++++ Dataset excerpts

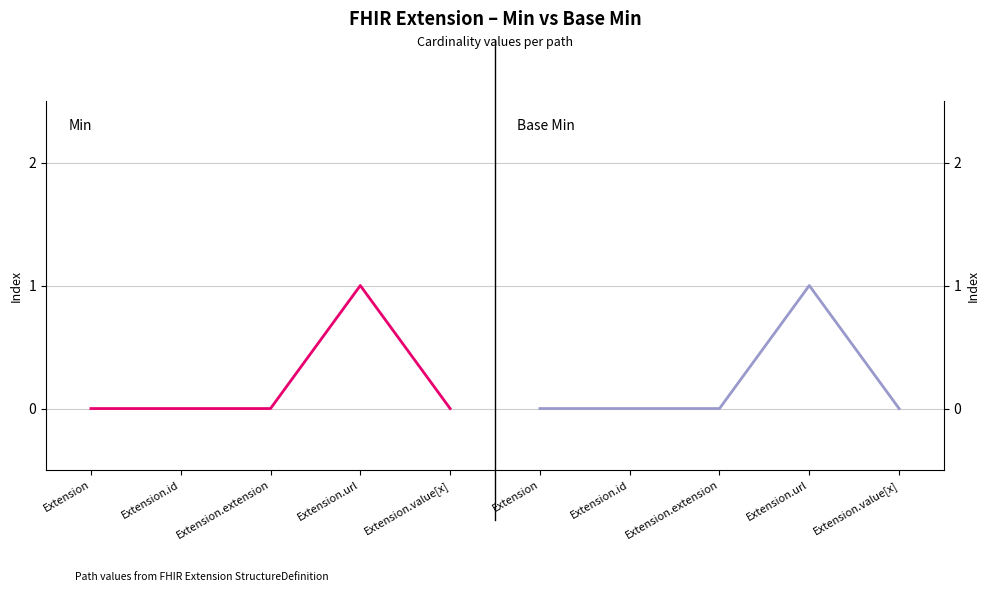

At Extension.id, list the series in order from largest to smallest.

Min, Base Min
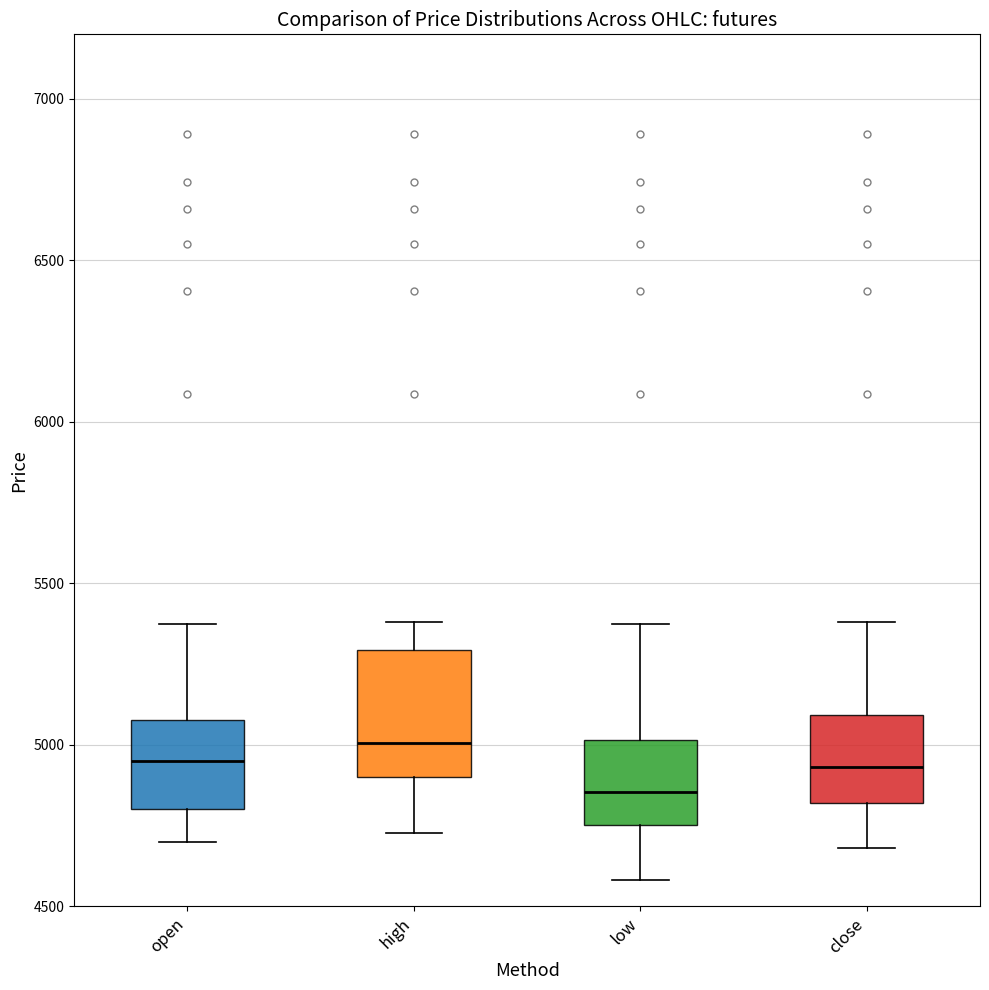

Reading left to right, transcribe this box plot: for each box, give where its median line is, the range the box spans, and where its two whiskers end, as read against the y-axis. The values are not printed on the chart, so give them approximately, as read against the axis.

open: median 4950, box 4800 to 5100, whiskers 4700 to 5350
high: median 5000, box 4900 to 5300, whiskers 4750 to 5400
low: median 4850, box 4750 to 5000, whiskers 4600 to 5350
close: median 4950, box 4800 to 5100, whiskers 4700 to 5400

++++++++

**Your goal**
Copy the material from the line with "Min, Base Min" up to and including the line with "Reading left to", leaving the pictures out of your answer.

**Written response**
Min, Base Min

Reading left to right, transcribe this box plot: for each box, give where its median line is, the range the box spans, and where its two whiskers end, as read against the y-axis. The values are not printed on the chart, so give them approximately, as read against the axis.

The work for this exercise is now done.